Proposition de loi pour la protection "d'informations économiques" : encore du travail

Les motivations de cette proposition de loi sont certes louables, mais elle reste encore "à travailler" et il semble que l'arsenal juridique des moyens disponibles à ce jour, pour lutter contre les agissements indélicats, soit efficace et adpaté.

Une proposition de loi a été présentée à l'Assemblée Nationale en janvier 2011, relative à la protection des informations économiques, et tendant à modifier l'article 226-14 du Code pénal pour y insérer des sanctions réprimant l'atteinte aux dites informations.
Les auteurs de la proposition cherchent à protéger les actifs immatériels de l'entreprise, qui sortent du champ du brevet, et qui recouvrent les informations juridiques, financières, commerciales, scientifiques, techniques, économiques ou industrielles.
Selon eux, les textes en vigueur présentent une "cohérence et une efficacité lacunaires". Tout en reconnaissant la relative efficacité des mesures actuelles sur le plan de la réparation financière, les auteurs souhaitent "réprimer les agissements préjudiciables". Le ton est ainsi donné.

Les définitions données par le texte proposé soulèvent quelques interrogations.
Tout d'abord, les actes répréhensibles sont ceux qui consistent à : "s'approprier, conserver, reproduire ou porter à la connaissance d'un tiers non autorisé" les informations protégées.
L'auteur desdits actes est "toute personne non autorisée par le détenteur, ou par les dispositions législatives et réglementaires en vigueur". Le détenteur est quant à lui "la personne morale ou physique qui dispose de manière licite du droit de détenir ou d'avoir accès à cette information".

Les sanctions prévues sont celles de l'article 314-1 du Code pénal, qui sont doublées en cas "d'intention de nuire". On retrouve ici les difficultés liées à la preuve de cette intention. De plus, les peines sont également doublées lorsqu'il en est résulté "un profit personnel, direct ou indirect" pour l'auteur de l'infraction. En première lecture, on peut s'interroger sur les situations que cherche à couvrir ce paragraphe. En effet, l'auteur d'un acte répréhensible agit a priori par intérêt et en vue de son profit. S'agit-il ici d'invoquer ce qu'il est convenu d'appeler la mauvaise foi ?

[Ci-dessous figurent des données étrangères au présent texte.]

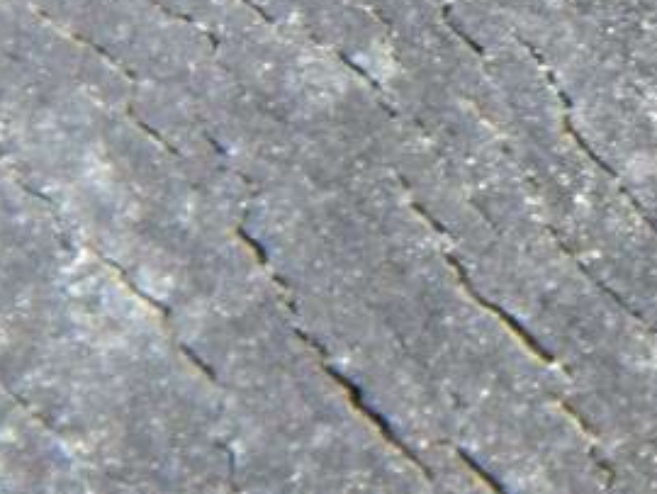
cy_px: 24
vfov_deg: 3.6
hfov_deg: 4.7
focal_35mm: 414
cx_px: 1031
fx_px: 7865
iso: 640
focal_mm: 23.4
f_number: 4.8
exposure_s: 1/15
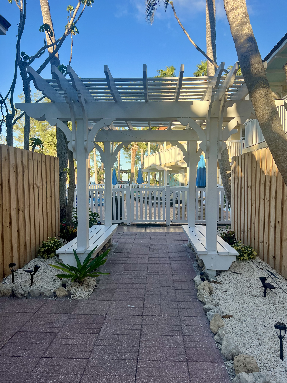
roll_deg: -0.1
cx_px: 144
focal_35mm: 26
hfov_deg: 53.1
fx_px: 287
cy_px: 192
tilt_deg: -1.3
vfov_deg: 67.3
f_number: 1.5
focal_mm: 5.7
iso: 50
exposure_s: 1/902
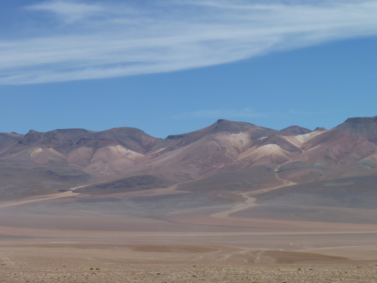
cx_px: 188
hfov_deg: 14.7
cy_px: 142
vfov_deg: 11.1
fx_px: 1459
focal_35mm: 134
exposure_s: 1/500
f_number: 6.3
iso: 80
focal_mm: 23.7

Pour ce qui est des informations à protéger, le nouvel article 226-14-2 en donne la définition suivante : "Sont qualifiées d'informations à caractère économique protégées, les informations ne constituant pas des connaissances générales librement accessibles par le public, ayant, directement ou indirectement, une valeur économique pour l'entreprise, et pour la protection desquelles leur détenteur légitime a mis en oeuvre des mesures substantielles conformes aux lois et usages, en vue de les tenir secrètes".
Sauf erreur, ceci ressemble fort à la définition communément admise du savoir-faire. En effet, on y retrouve le caractère secret, l'absence d'accès libre par le public, sa valeur économique pour l'entreprise, et le fait que des mesures substantielles aient été prises par cette dernière pour la protection de ces informations. Ainsi, la proposition de loi ne semble pas apporter d'éléments fondamentalement nouveaux quant à la nature des informations destinées à être protégées.

Reste le problème majeur, et d'ailleurs récurrent, à savoir identifier les informations en question. En effet, la charge de la preuve incombe au détenteur de ces dernières. Cette proposition de loi, malgré son intérêt et sa motivation louable, doit selon nous être affinée afin d'éviter des dérives qui pourraient résulter de ses interprétations divergentes possibles, qui pourraient menacer la sécurité des tiers.

Que les détenteurs des dites informations se rassurent : quel que soit le sort réservé par les députés à ce texte, il semble que les nombreux textes actuels offrent des possibilités élargies d'actions à l'encontre de tiers indélicats.